--- Data to use Enclosed Below ---

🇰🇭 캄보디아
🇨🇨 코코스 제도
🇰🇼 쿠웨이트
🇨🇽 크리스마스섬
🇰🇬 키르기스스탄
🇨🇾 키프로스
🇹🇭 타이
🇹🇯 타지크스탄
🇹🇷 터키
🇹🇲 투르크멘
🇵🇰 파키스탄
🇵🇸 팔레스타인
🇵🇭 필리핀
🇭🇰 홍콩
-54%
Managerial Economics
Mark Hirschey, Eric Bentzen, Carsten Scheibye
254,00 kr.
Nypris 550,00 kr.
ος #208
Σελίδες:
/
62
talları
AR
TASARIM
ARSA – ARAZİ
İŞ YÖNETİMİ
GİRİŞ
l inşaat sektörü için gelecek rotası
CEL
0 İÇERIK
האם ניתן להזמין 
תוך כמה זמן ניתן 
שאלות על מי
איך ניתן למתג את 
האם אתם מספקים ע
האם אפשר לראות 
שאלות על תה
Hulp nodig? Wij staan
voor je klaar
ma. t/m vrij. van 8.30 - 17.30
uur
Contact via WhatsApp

--- End of Enclosed Data to use ---
--- Data to use Enclosed Below ---

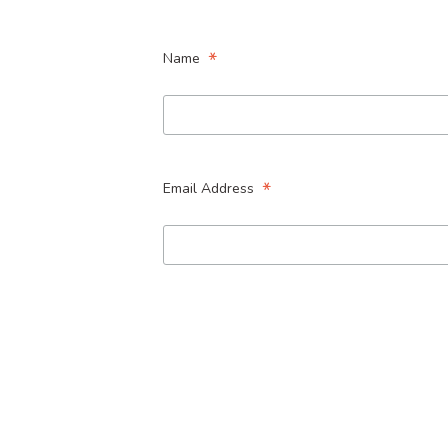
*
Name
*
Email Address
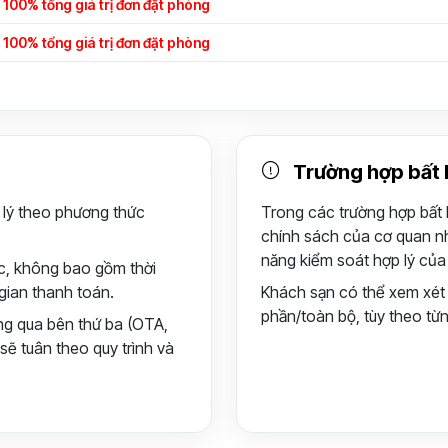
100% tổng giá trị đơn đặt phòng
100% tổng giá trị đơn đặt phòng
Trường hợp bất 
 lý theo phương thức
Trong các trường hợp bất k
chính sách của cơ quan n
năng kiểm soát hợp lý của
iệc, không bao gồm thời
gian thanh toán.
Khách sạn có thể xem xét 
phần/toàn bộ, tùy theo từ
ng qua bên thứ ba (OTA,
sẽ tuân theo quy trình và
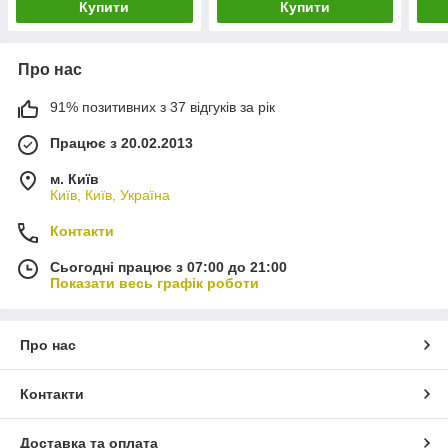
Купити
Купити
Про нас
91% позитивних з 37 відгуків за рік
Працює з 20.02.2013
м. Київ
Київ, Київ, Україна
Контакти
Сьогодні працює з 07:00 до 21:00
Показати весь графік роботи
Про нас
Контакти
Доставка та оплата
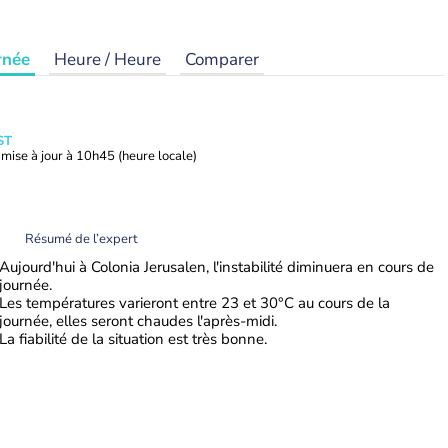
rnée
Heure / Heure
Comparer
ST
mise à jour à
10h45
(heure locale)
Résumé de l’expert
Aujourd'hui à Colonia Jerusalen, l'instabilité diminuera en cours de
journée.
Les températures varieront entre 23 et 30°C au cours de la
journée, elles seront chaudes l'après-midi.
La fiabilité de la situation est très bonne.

--- End of Enclosed Data to use ---
--- Data to use Enclosed Below ---

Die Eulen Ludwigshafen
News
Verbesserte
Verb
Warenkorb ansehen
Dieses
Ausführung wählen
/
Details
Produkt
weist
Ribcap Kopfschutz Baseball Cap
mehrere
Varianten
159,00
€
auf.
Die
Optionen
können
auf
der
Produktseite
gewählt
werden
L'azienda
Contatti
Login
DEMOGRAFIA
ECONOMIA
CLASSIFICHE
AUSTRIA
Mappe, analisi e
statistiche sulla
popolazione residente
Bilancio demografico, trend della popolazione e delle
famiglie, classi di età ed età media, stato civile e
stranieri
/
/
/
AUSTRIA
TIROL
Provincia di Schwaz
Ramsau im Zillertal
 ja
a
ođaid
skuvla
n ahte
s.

--- End of Enclosed Data to use ---

▸ Request:
If a line in the records above holds the string "popolazione", copy it.

▸ Task response:
popolazione residente
Bilancio demografico, trend della popolazione e delle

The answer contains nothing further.